Think about how common weight fluctuations &/or changes to proportions are on this mental health journey, & it appears as though it’s a taboo topic to discuss openly. Let me share my journey thus far, in the hopes of helping open it up:
I grew up an athlete & gym rat. There wasn’t a sport I didn’t play…& so while I may not’ve been the healthiest eater, my metabolism was always going.
Even in college- w food options 24/7, & lots of liquid meals, the activity levels & always being on the go, I never had to consider my weight.

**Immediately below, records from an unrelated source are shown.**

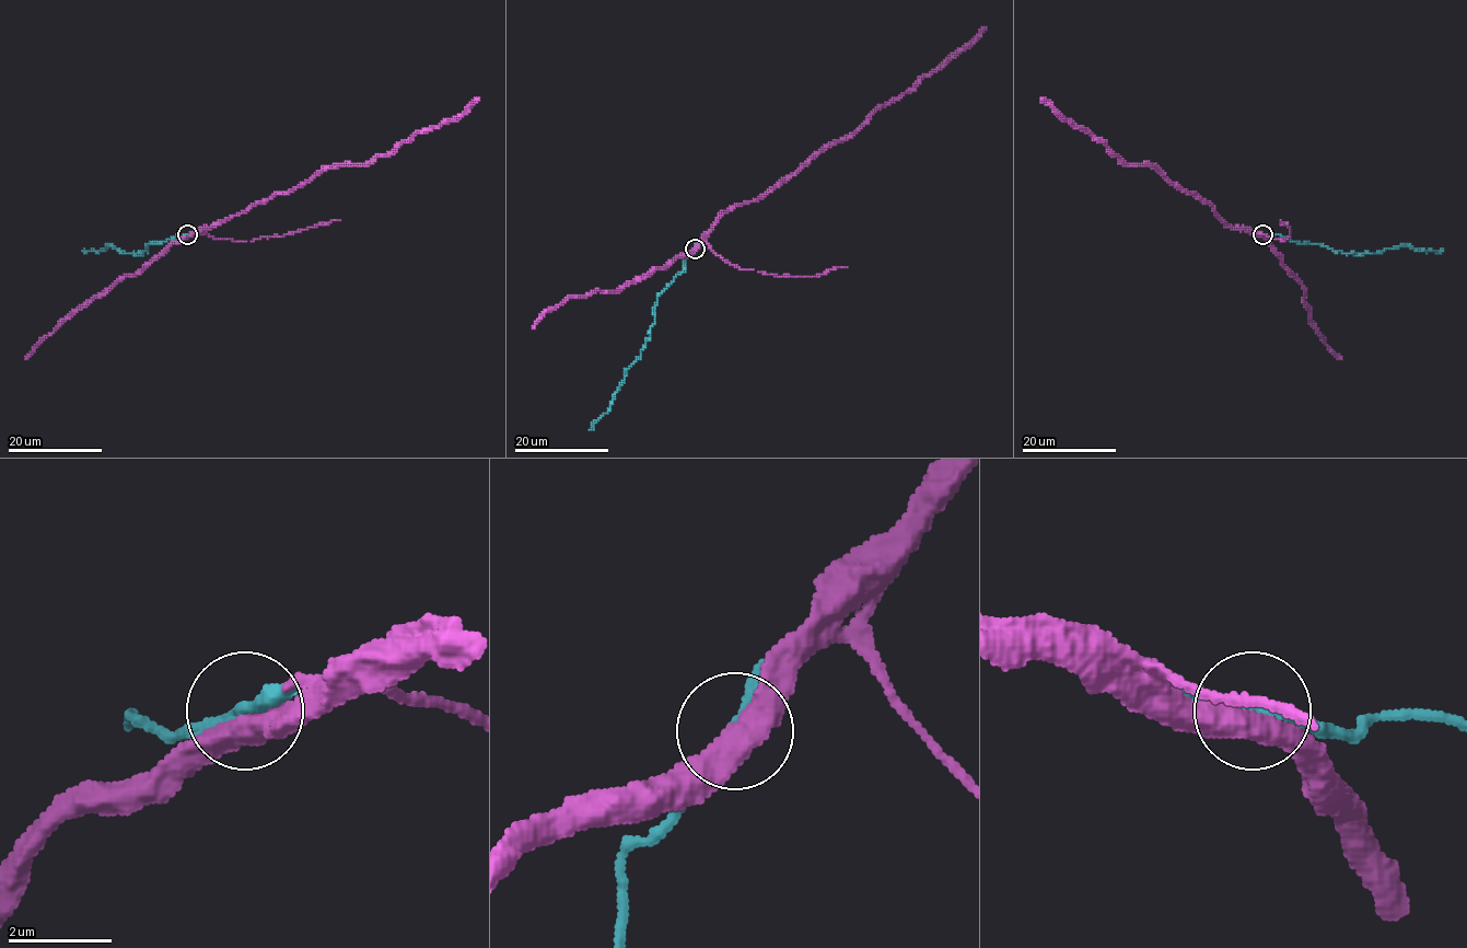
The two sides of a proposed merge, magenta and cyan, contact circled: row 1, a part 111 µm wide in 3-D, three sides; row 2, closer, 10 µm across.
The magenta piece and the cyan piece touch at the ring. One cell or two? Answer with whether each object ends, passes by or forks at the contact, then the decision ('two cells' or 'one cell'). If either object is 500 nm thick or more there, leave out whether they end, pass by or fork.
magenta passes by | cyan passes by | one cell

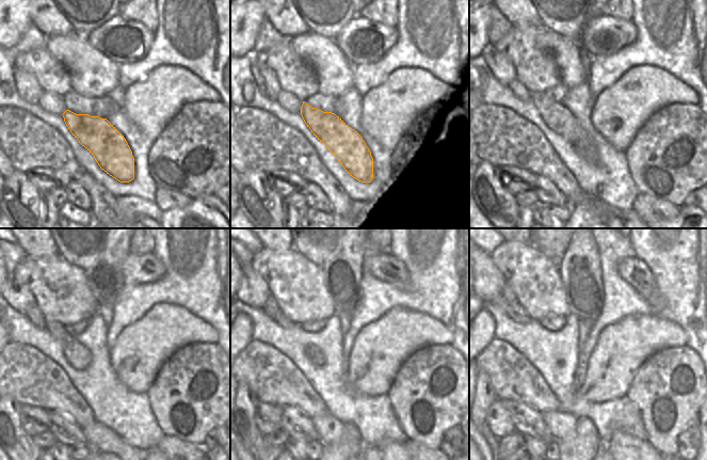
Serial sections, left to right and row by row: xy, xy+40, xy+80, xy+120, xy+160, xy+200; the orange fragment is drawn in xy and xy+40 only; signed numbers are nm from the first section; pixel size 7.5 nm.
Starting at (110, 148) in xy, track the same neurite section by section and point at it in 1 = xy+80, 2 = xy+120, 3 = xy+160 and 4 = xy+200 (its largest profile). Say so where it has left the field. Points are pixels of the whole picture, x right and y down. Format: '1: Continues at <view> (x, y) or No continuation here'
1: Continues at xy+80 (556, 115)
2: Continues at xy+120 (79, 357)
3: Continues at xy+160 (315, 354)
4: Continues at xy+200 (514, 311).

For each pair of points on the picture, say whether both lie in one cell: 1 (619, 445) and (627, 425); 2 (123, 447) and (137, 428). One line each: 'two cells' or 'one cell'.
1: two cells
2: two cells

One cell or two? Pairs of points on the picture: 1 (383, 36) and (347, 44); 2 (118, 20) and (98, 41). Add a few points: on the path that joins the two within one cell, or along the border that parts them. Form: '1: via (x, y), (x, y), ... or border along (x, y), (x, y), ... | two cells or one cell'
1: via (374, 38), (355, 41) | one cell
2: via (113, 26), (103, 35) | one cell

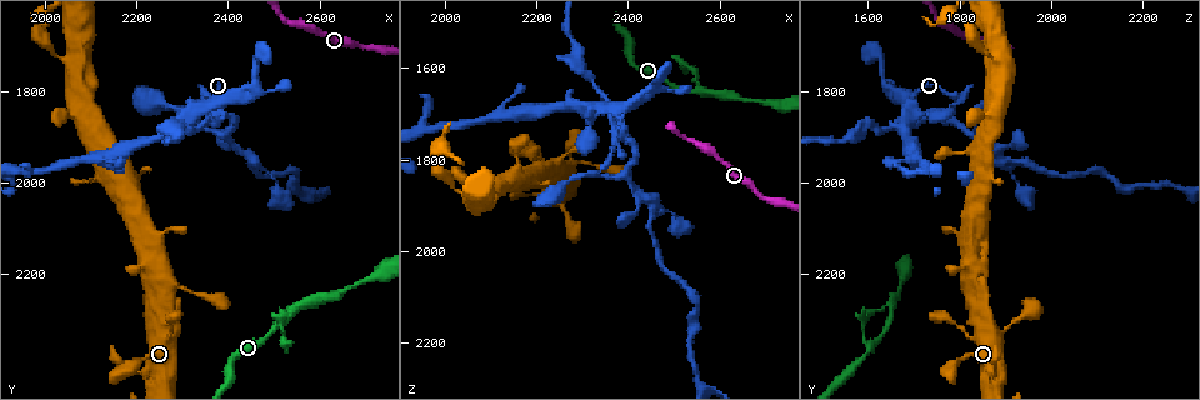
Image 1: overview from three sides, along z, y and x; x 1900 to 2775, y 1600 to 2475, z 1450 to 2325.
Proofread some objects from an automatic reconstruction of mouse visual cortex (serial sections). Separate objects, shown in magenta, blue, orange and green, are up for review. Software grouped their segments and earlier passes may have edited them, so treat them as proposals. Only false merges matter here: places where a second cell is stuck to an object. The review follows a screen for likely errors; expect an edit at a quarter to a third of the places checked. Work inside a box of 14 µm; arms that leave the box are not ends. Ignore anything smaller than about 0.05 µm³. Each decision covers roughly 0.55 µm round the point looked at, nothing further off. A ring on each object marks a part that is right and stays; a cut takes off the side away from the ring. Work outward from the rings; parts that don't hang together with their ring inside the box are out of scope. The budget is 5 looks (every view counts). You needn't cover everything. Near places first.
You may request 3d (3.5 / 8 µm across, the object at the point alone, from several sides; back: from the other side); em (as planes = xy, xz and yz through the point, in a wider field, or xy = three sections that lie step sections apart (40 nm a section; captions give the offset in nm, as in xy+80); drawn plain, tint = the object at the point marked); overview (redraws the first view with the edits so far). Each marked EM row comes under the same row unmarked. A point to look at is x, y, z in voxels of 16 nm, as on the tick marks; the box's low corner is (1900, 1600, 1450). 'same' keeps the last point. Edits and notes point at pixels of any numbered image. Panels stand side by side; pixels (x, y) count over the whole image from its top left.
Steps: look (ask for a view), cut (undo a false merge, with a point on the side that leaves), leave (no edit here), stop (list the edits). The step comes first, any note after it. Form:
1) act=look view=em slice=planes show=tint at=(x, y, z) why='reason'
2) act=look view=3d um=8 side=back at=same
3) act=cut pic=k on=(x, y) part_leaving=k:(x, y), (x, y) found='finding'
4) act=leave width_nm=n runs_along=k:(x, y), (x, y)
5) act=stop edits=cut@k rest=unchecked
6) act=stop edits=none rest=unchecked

act=look view=3d um=3.5 at=(2355, 1835, 1680) why='narrows sharply'

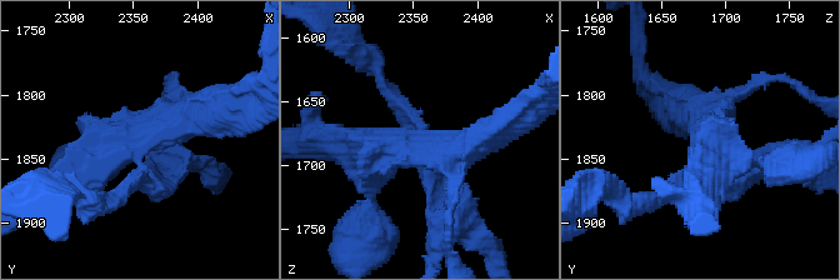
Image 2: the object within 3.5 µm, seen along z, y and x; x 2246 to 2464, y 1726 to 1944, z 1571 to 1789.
act=cut pic=2 on=(426, 178) part_leaving=2:(139, 168), (181, 159) found='a second cell is stuck on'

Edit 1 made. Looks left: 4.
act=look view=3d um=3.5 at=(2550, 2275, 1655) why='a fork'

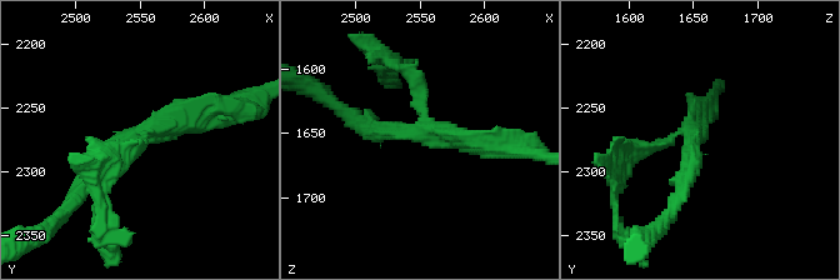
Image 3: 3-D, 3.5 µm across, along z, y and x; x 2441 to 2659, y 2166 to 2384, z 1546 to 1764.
act=look view=em slice=xy step=2 show=tint at=(2552, 2272, 1650) arms=3 arm_widths_nm=200,200,300

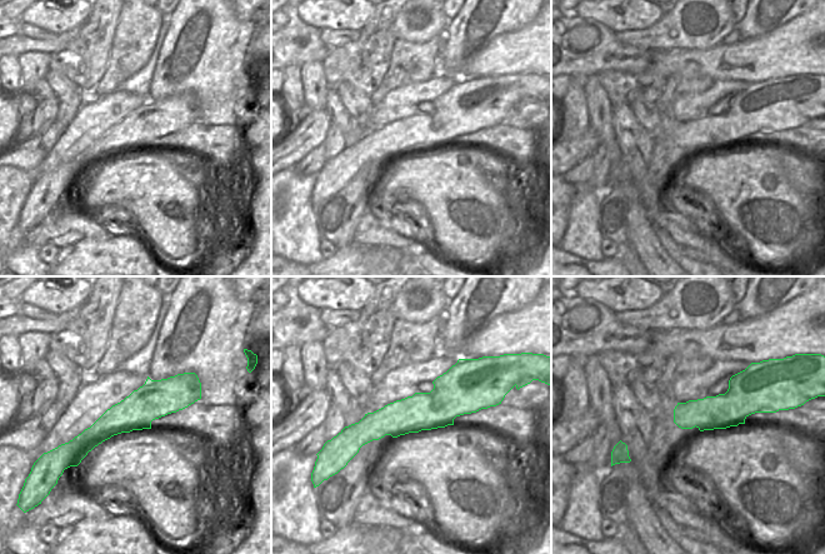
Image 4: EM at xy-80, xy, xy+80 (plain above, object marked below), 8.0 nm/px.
act=cut pic=3 on=(414, 76) part_leaving=3:(423, 115), (419, 80), (376, 55) found='two cells meet here'

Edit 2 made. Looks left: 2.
act=stop edits=cut@2,cut@3 rest=unchecked

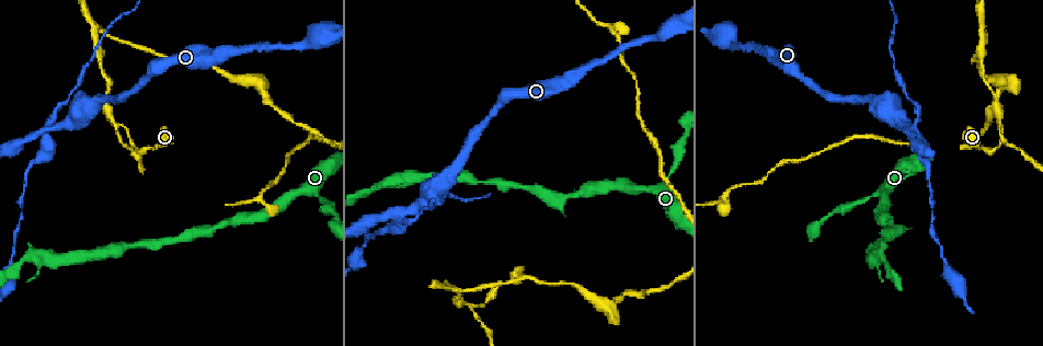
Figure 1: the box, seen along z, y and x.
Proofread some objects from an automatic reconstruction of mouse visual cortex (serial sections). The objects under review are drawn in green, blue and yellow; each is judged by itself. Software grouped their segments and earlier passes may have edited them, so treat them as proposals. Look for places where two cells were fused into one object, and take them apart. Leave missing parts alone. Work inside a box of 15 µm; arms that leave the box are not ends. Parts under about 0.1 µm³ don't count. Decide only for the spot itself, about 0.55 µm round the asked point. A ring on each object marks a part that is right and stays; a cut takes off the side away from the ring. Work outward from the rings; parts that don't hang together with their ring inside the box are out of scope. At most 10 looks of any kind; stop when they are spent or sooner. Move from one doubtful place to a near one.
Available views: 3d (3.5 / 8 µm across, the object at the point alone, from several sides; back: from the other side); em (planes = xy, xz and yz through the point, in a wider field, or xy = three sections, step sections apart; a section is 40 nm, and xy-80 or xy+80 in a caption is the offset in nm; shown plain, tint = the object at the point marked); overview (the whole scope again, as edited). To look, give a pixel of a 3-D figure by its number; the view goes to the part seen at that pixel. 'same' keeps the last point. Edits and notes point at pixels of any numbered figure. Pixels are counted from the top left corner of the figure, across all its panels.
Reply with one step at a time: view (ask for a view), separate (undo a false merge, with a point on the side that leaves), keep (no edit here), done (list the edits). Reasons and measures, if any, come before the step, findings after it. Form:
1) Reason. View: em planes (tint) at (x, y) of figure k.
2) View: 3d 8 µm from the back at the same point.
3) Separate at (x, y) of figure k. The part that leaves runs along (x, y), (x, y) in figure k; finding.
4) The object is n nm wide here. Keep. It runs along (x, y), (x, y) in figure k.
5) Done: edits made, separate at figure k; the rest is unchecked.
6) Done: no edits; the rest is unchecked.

Small branch off a trunk. View: 3d 8 µm at (915, 128) of figure 1.

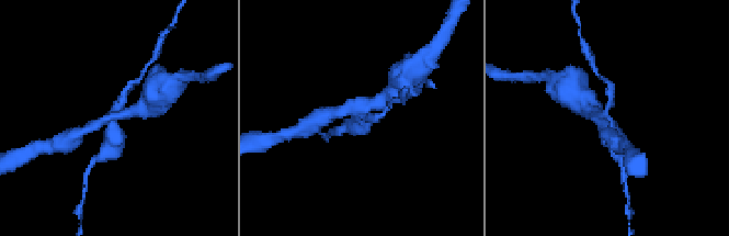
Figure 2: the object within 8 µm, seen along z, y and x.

After college & working in sports – gym was a way of life…& missing competition, I enrolled in about every after work rec league I could. Sure, as I got into my 30s, my metabolism slowed, but I was active enough, no matter what city I lived in, there wasn’t much weight fluctuation.
Then my crash began in Florida. FIRST thing before the real dysfunction began, was a loss of interest in things outside the office: gym & bball games were amongst the first to go.
Back in NY, laying in bed all that time, taking pill after pill, I barely thought about weight. I was surviving on ONE meal a day…bc I had no drives/no appetite. Wouldn’t that make me LOSE weight? If only it worked that way.
Fast forward to the healing, & my metabolism was JACKED up. When drives returned, I wanted to eat…but my metabolism was returning from hibernation. Add to that what these drugs do TO us- many pack on the lbs- slowing the metabolism, increasing carb cravings, decreasing satiation…& then the exhaustion from fighting your mind every day- having zero energy left for the gym or sports.
Then, we don’t love the way we look, but we’re doing what we need to survive. Think about that feedback loop impacting our mental health. If you’ve been there, I feel you.